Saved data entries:
━━━━━━━━━━━━━━━━━━━━
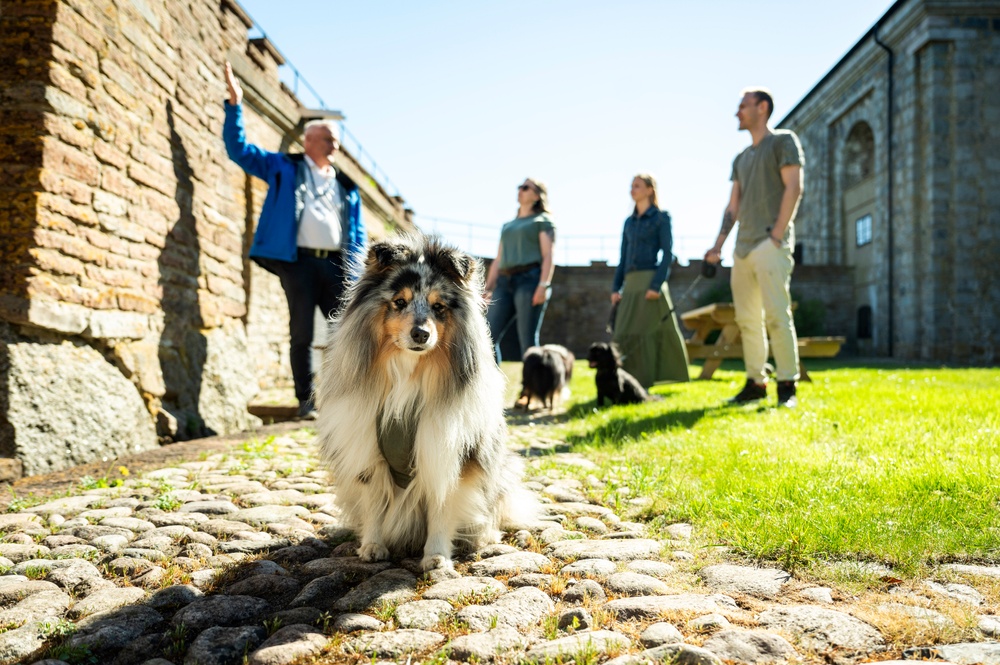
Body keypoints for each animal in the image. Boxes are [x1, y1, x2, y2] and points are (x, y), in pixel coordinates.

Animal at [318, 235, 540, 572]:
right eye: (399, 302)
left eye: (438, 307)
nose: (420, 334)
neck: (410, 370)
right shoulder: (366, 448)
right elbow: (374, 503)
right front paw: (372, 546)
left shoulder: (447, 450)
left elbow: (442, 505)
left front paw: (437, 557)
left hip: (501, 467)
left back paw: (487, 536)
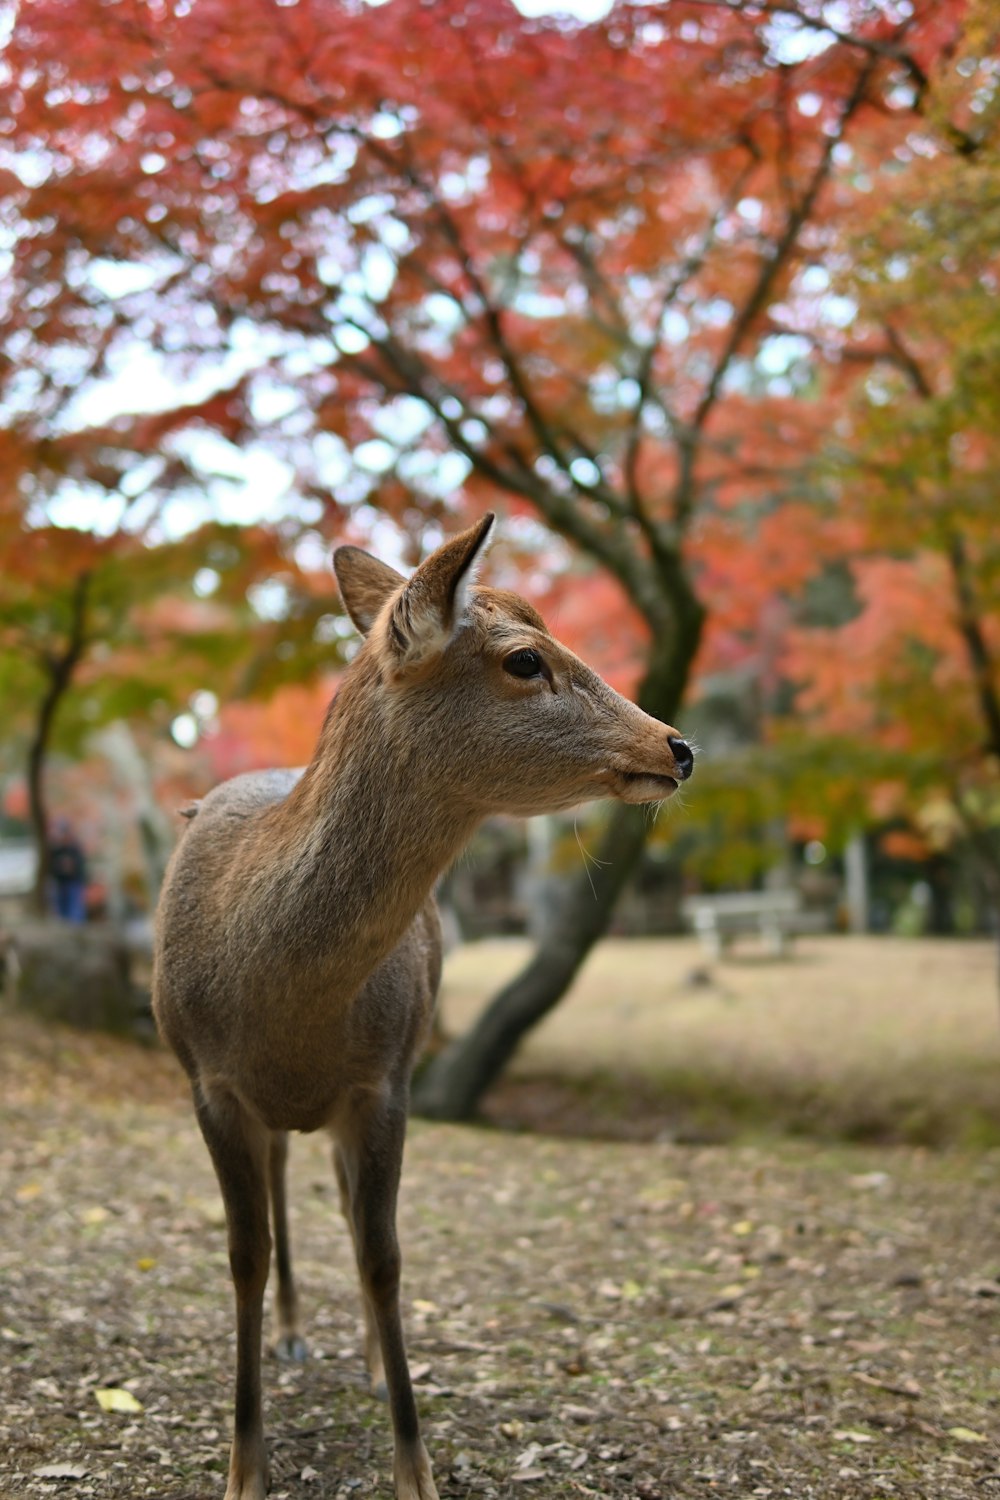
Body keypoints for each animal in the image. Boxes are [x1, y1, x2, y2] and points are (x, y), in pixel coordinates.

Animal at [152, 516, 692, 1500]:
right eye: (525, 659)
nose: (677, 746)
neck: (282, 1002)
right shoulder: (207, 1081)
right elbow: (243, 1255)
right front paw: (244, 1468)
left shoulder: (387, 1080)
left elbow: (383, 1256)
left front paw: (416, 1467)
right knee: (284, 1192)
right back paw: (293, 1336)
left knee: (335, 1199)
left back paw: (361, 1357)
━━━━━━━━━━━━━━━━━━━━
What you have to do: Print the data above in full and exactly as it appears, skipping the pictures.

Solution below:
Body keypoints for each animal in the image. Boxes are [x1, y1, x2, y2] and points are (x, y), in pixel coordinates.

Animal at [318, 235, 540, 572]:
right eye: (399, 302)
left eye: (438, 307)
nose: (420, 334)
neck: (410, 370)
right shoulder: (366, 448)
right elbow: (374, 503)
right front paw: (372, 546)
left shoulder: (447, 450)
left elbow: (442, 505)
left front paw: (437, 557)
left hip: (501, 467)
left back paw: (487, 536)
Body keypoints for each animal in the image. Boxes are [x1, y1, x2, y2] and points are (x, y), in pixel coordinates.

Animal at [152, 516, 692, 1500]:
right eye: (525, 659)
nose: (677, 746)
neck: (282, 1002)
right shoulder: (207, 1081)
right elbow: (243, 1255)
right front paw: (244, 1468)
left shoulder: (387, 1080)
left elbow: (383, 1256)
left front paw: (416, 1467)
right knee: (284, 1192)
right back paw: (293, 1336)
left knee: (335, 1199)
left back paw: (361, 1357)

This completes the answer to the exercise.